**Activity:**
Please print the whole of the listing that follows exactly.

**Material provided:**
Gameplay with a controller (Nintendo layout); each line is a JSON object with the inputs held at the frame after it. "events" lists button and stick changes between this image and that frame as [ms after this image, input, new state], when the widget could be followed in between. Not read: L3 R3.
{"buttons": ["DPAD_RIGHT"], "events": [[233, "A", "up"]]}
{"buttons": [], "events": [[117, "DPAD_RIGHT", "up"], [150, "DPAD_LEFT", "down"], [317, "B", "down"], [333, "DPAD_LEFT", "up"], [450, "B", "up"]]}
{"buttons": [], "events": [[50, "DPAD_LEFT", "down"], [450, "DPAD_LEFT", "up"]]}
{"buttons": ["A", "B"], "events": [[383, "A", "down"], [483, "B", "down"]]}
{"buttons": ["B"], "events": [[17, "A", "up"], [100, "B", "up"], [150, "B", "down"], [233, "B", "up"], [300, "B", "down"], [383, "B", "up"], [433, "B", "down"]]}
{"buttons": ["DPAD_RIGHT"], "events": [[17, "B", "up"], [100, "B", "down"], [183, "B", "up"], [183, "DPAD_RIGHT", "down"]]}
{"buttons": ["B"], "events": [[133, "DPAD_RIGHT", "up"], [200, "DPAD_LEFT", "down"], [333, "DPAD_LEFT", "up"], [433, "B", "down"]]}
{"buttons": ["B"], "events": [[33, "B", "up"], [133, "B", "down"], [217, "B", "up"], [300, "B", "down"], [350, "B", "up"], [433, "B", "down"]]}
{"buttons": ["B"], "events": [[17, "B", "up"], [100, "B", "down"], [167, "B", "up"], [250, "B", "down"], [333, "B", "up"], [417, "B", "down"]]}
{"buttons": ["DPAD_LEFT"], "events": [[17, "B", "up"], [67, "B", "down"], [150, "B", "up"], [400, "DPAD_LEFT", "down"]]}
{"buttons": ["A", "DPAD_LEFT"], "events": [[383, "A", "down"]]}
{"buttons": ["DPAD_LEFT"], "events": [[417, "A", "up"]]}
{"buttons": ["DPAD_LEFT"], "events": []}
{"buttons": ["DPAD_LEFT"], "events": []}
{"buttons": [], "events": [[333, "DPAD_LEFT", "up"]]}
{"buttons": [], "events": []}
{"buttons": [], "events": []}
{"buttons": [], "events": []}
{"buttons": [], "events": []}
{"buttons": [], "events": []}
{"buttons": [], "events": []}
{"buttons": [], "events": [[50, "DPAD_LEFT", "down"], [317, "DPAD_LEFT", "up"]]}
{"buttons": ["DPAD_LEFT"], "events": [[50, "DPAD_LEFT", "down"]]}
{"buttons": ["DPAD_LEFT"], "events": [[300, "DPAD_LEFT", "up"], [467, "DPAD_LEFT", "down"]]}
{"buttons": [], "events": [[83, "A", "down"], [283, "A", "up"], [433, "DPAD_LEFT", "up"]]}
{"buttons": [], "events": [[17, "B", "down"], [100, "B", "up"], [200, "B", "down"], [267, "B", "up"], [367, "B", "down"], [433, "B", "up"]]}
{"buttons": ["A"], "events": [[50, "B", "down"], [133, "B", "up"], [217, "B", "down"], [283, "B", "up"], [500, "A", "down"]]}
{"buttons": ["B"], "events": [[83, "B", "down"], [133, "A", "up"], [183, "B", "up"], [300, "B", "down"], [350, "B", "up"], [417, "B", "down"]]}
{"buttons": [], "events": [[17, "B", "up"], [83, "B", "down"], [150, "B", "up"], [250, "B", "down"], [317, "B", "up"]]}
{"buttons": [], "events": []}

**Written response:**
Gameplay with a controller (Nintendo layout); each line is a JSON object with the inputs held at the frame after it. "events" lists button and stick changes between this image and that frame as [ms after this image, input, new state], when the widget could be followed in between. Not read: L3 R3.
{"buttons": ["DPAD_RIGHT"], "events": [[233, "A", "up"]]}
{"buttons": [], "events": [[117, "DPAD_RIGHT", "up"], [150, "DPAD_LEFT", "down"], [317, "B", "down"], [333, "DPAD_LEFT", "up"], [450, "B", "up"]]}
{"buttons": [], "events": [[50, "DPAD_LEFT", "down"], [450, "DPAD_LEFT", "up"]]}
{"buttons": ["A", "B"], "events": [[383, "A", "down"], [483, "B", "down"]]}
{"buttons": ["B"], "events": [[17, "A", "up"], [100, "B", "up"], [150, "B", "down"], [233, "B", "up"], [300, "B", "down"], [383, "B", "up"], [433, "B", "down"]]}
{"buttons": ["DPAD_RIGHT"], "events": [[17, "B", "up"], [100, "B", "down"], [183, "B", "up"], [183, "DPAD_RIGHT", "down"]]}
{"buttons": ["B"], "events": [[133, "DPAD_RIGHT", "up"], [200, "DPAD_LEFT", "down"], [333, "DPAD_LEFT", "up"], [433, "B", "down"]]}
{"buttons": ["B"], "events": [[33, "B", "up"], [133, "B", "down"], [217, "B", "up"], [300, "B", "down"], [350, "B", "up"], [433, "B", "down"]]}
{"buttons": ["B"], "events": [[17, "B", "up"], [100, "B", "down"], [167, "B", "up"], [250, "B", "down"], [333, "B", "up"], [417, "B", "down"]]}
{"buttons": ["DPAD_LEFT"], "events": [[17, "B", "up"], [67, "B", "down"], [150, "B", "up"], [400, "DPAD_LEFT", "down"]]}
{"buttons": ["A", "DPAD_LEFT"], "events": [[383, "A", "down"]]}
{"buttons": ["DPAD_LEFT"], "events": [[417, "A", "up"]]}
{"buttons": ["DPAD_LEFT"], "events": []}
{"buttons": ["DPAD_LEFT"], "events": []}
{"buttons": [], "events": [[333, "DPAD_LEFT", "up"]]}
{"buttons": [], "events": []}
{"buttons": [], "events": []}
{"buttons": [], "events": []}
{"buttons": [], "events": []}
{"buttons": [], "events": []}
{"buttons": [], "events": []}
{"buttons": [], "events": [[50, "DPAD_LEFT", "down"], [317, "DPAD_LEFT", "up"]]}
{"buttons": ["DPAD_LEFT"], "events": [[50, "DPAD_LEFT", "down"]]}
{"buttons": ["DPAD_LEFT"], "events": [[300, "DPAD_LEFT", "up"], [467, "DPAD_LEFT", "down"]]}
{"buttons": [], "events": [[83, "A", "down"], [283, "A", "up"], [433, "DPAD_LEFT", "up"]]}
{"buttons": [], "events": [[17, "B", "down"], [100, "B", "up"], [200, "B", "down"], [267, "B", "up"], [367, "B", "down"], [433, "B", "up"]]}
{"buttons": ["A"], "events": [[50, "B", "down"], [133, "B", "up"], [217, "B", "down"], [283, "B", "up"], [500, "A", "down"]]}
{"buttons": ["B"], "events": [[83, "B", "down"], [133, "A", "up"], [183, "B", "up"], [300, "B", "down"], [350, "B", "up"], [417, "B", "down"]]}
{"buttons": [], "events": [[17, "B", "up"], [83, "B", "down"], [150, "B", "up"], [250, "B", "down"], [317, "B", "up"]]}
{"buttons": [], "events": []}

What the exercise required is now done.